CityAM reported today on research from Barclays:
Research from Barclays shows that firms that sell their products or services mostly online have seen revenues grow by on average 11.4 per cent in the last three years, over 50 times faster than GDP growth of 0.2 per cent over the period.
The research shows that the expansion is being driven mainly by small and medium-sized firms. Most high-growth businesses have fewer than 100 employees, while average revenues are £8.9m. Almost a quarter of firms – 23 per cent – are based in London, despite the capital accounting for just one-eighth of the UK’s population.
The dominant macro-economic story at the moment is one of ‘stagnation’ and ‘low growth’ which accurately reflects the headline statistics and situation at many of the world’s largest companies, but it fails to convey that there is a lot of volatility in the markets that add up to the flat headline figure. This data from Barclays illustrates the point well – average growth is flat, but UK online companies are growing at an average of 11.4%.

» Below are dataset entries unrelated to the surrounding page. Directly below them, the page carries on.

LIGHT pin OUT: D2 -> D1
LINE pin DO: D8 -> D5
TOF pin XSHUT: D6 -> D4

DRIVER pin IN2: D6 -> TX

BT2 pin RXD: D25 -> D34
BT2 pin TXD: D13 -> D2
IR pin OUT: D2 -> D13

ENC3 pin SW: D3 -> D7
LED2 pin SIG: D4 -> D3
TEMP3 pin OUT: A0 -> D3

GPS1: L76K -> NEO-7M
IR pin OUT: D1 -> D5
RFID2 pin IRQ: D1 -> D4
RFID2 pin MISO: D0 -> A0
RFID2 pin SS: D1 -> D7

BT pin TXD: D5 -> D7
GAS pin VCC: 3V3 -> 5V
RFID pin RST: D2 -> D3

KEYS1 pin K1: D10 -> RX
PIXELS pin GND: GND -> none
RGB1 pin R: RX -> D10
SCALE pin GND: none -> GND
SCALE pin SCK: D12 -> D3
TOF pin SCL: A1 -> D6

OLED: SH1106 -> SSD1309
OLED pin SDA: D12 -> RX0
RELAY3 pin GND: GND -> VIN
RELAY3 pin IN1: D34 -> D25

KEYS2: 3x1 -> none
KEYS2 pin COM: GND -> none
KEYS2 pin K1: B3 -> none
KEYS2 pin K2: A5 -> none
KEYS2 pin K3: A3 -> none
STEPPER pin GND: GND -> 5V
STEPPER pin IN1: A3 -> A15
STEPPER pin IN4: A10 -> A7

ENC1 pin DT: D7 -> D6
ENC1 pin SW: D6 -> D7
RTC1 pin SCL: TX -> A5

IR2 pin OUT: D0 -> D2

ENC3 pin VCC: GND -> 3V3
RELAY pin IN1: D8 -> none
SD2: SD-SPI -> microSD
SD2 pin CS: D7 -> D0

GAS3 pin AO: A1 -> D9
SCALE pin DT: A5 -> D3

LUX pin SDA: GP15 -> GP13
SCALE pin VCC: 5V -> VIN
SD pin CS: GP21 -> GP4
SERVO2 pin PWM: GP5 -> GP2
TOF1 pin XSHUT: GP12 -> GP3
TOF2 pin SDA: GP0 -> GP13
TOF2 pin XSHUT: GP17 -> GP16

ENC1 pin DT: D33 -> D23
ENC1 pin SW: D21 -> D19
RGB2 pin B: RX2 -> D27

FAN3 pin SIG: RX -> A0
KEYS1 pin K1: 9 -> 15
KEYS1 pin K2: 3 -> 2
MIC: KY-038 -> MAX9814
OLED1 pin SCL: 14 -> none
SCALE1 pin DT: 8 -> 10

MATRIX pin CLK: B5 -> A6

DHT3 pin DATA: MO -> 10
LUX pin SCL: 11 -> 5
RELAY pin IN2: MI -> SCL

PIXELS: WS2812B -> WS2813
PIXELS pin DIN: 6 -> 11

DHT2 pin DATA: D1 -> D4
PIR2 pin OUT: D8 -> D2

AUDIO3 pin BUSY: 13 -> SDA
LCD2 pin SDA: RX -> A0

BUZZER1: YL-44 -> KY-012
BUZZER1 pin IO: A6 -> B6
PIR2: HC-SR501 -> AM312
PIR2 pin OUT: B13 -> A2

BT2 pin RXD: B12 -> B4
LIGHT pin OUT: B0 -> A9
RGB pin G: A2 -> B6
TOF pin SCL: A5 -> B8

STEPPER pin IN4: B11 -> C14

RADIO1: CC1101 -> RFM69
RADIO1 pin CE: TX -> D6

When we look around us this isn’t surprising. Some markets are collapsing – e.g. newspapers, much of high street retail, broadcast TV – and therefore for the headline figure to be flat some others must be growing fast – e.g. online retail.
This, of course, means that even in these difficult times there is opportunity for investors who are able to get money to work in those growth markets.
The other interesting thing about the Barclays research is that it shows much of the growth is located in small companies based in London – the sweet spot for venture capitalists.